• [What you need to do]
Find the number of lines below in which the word "Turandot" appears, and write that number only.

• [Dataset records]
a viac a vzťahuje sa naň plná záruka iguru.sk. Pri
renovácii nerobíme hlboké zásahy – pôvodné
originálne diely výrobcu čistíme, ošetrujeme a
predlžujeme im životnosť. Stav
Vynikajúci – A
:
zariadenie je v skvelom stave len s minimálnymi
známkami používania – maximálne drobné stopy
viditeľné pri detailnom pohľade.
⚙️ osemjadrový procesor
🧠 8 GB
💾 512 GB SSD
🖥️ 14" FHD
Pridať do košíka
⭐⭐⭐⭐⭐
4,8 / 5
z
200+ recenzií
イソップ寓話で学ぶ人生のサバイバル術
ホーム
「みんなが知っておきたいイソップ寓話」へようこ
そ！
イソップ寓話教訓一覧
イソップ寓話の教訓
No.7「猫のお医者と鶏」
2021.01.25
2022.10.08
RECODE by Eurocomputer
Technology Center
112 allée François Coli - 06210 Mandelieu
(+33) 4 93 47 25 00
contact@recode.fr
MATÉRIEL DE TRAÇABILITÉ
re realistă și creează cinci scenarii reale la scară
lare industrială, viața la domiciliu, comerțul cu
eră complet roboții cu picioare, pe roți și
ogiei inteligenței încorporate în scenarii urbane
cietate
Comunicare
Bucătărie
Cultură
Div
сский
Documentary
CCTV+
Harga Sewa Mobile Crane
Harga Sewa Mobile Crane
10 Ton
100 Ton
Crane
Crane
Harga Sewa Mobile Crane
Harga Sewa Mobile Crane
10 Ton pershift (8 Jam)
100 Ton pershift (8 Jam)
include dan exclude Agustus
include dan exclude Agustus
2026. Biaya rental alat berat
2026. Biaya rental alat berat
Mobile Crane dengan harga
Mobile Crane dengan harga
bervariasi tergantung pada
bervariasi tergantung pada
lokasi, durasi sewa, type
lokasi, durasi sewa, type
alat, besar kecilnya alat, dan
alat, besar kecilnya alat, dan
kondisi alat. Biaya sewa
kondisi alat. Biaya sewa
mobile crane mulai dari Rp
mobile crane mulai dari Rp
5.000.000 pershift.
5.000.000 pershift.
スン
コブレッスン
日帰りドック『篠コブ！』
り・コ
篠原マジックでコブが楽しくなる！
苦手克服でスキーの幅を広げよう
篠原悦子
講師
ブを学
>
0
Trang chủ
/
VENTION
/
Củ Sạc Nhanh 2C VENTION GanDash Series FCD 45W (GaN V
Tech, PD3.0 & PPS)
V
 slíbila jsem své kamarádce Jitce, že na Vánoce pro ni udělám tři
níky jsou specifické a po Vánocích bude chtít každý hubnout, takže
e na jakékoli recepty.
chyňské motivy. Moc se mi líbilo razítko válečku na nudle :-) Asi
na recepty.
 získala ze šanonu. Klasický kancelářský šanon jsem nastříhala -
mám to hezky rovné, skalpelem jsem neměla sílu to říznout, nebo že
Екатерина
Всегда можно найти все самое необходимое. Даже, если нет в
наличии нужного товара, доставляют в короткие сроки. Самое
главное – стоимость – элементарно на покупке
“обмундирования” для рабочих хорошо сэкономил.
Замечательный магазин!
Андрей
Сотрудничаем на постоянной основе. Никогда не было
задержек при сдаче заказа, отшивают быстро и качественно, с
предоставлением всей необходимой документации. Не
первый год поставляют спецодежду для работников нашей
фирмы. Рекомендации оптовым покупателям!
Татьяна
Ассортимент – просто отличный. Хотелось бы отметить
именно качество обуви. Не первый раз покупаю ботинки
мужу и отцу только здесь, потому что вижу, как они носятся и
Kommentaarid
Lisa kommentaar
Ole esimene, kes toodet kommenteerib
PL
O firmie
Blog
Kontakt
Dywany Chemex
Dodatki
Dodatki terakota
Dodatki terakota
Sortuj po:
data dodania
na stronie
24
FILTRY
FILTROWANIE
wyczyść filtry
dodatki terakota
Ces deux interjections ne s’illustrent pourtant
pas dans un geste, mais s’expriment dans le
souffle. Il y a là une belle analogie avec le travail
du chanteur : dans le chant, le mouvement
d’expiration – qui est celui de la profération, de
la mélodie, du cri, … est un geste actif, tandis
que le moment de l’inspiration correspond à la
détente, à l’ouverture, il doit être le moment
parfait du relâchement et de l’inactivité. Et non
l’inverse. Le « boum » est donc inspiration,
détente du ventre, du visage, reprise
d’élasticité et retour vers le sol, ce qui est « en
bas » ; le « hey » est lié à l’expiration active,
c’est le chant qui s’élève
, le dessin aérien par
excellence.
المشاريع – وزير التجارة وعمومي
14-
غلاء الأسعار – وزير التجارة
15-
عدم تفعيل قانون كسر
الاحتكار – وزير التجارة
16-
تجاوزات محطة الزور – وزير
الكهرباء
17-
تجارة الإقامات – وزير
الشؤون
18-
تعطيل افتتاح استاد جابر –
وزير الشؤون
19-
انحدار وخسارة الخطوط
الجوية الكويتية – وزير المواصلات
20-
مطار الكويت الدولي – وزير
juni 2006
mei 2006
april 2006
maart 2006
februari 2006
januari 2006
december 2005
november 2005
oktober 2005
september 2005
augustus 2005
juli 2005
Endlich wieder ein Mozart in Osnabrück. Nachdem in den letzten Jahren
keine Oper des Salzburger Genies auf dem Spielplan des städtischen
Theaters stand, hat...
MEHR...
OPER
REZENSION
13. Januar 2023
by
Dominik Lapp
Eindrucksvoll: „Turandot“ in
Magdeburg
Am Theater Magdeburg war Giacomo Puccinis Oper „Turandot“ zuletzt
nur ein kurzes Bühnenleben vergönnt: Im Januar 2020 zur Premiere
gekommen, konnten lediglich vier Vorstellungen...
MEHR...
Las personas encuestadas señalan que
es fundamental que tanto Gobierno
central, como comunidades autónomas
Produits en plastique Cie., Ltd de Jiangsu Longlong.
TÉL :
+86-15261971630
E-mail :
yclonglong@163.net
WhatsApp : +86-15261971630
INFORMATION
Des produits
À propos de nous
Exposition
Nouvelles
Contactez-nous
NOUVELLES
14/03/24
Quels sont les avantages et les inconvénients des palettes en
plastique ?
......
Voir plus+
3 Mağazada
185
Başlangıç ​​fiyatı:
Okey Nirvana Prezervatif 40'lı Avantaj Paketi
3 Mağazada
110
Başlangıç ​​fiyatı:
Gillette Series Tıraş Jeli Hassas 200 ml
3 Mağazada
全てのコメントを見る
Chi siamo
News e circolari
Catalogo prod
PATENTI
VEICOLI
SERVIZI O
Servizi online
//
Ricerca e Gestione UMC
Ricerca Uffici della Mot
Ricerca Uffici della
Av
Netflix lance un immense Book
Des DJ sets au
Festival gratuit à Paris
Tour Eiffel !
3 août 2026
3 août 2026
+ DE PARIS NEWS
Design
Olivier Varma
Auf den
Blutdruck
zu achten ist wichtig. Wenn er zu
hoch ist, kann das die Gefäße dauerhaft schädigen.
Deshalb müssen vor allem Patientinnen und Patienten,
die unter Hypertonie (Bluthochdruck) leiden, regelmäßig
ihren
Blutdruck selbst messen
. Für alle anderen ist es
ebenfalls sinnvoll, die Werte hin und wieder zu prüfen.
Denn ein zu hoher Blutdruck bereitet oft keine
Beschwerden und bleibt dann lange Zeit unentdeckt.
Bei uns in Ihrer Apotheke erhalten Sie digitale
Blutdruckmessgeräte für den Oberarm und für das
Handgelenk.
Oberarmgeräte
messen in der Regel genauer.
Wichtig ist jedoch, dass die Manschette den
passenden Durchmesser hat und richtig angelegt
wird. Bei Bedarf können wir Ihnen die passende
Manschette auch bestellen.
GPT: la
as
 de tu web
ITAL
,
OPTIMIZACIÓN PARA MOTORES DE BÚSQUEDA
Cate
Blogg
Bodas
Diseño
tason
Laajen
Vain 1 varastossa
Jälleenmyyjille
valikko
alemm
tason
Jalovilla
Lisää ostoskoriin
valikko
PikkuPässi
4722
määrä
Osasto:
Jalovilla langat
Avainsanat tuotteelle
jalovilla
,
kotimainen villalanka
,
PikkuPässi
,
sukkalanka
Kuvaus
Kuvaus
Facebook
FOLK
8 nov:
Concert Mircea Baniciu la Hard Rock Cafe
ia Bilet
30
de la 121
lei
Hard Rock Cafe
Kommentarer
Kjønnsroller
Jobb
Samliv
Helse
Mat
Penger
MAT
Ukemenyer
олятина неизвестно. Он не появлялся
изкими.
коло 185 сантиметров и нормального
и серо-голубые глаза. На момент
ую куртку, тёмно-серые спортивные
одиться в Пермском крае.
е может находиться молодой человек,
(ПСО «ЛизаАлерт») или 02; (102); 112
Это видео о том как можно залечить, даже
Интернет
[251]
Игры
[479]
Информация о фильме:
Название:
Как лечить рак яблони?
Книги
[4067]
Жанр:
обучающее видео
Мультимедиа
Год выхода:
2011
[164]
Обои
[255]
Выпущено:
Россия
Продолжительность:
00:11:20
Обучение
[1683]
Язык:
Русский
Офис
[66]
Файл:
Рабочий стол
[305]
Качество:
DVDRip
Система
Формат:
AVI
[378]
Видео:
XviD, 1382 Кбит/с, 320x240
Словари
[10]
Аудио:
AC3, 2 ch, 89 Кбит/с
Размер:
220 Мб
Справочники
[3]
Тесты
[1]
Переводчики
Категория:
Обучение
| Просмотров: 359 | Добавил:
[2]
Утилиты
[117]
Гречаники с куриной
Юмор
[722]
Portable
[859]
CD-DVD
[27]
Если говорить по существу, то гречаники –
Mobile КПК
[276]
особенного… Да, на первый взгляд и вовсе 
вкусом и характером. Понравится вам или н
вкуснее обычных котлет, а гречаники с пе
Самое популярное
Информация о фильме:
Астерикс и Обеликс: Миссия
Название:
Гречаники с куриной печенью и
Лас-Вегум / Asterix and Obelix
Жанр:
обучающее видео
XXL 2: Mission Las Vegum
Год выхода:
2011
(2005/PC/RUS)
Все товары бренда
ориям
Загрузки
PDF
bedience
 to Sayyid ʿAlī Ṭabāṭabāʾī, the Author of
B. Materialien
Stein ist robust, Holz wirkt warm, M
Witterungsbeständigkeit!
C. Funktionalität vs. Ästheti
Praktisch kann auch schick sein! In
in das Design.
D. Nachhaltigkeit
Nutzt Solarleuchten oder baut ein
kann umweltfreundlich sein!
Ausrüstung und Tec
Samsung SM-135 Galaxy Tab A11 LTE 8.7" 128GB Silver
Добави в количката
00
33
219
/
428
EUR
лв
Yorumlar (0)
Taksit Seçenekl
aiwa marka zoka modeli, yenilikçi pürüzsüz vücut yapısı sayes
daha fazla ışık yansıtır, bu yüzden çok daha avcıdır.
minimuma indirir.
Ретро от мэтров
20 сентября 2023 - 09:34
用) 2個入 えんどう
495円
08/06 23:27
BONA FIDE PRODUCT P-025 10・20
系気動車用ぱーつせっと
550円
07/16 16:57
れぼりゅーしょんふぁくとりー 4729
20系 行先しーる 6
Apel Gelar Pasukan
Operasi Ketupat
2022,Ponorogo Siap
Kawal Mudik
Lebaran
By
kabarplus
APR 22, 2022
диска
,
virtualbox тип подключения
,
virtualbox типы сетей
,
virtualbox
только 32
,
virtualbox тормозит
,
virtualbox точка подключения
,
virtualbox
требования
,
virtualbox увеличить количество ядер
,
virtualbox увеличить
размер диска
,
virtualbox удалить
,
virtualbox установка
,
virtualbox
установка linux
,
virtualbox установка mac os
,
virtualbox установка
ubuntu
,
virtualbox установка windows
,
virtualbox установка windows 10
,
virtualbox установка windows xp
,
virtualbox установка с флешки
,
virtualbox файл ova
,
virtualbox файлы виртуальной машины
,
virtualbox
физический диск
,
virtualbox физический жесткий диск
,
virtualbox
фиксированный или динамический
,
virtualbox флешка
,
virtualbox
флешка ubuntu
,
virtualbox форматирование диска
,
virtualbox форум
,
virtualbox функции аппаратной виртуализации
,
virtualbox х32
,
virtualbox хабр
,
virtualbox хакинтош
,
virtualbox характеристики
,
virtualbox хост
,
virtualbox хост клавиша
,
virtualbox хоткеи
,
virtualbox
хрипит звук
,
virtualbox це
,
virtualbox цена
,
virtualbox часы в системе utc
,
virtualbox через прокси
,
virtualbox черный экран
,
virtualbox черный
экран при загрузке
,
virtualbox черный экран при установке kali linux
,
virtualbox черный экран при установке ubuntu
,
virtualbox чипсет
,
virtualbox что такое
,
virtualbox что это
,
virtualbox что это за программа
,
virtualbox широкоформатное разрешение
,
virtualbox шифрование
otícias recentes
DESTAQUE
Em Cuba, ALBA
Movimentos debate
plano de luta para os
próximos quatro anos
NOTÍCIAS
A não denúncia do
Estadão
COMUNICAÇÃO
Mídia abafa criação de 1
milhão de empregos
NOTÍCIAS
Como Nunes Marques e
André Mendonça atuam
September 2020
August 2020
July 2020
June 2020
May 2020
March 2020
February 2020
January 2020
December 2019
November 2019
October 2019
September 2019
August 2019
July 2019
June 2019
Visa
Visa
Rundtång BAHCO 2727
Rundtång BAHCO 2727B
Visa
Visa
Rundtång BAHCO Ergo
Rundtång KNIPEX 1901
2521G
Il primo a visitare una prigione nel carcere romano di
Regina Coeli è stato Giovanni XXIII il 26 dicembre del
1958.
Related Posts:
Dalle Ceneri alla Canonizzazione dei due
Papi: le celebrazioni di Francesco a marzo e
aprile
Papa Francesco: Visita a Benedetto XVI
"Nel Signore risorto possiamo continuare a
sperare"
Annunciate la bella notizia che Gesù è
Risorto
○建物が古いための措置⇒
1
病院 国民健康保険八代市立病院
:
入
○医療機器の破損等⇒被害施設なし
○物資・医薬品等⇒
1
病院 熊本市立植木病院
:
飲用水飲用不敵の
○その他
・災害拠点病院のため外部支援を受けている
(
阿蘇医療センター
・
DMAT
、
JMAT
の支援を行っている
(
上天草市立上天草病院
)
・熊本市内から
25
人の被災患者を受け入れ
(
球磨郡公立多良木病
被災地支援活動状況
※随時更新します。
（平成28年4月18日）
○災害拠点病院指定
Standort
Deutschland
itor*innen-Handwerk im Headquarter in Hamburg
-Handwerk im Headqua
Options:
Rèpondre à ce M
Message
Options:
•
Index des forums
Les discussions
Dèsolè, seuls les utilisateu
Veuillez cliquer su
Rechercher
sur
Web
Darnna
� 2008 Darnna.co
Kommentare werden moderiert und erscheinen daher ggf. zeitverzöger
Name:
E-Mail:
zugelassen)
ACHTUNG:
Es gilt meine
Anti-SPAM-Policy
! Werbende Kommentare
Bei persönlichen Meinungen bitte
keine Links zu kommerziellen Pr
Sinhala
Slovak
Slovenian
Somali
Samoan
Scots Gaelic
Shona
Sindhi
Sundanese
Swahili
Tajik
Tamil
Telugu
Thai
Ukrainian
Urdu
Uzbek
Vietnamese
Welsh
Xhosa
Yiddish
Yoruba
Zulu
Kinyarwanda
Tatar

• [Response area]
2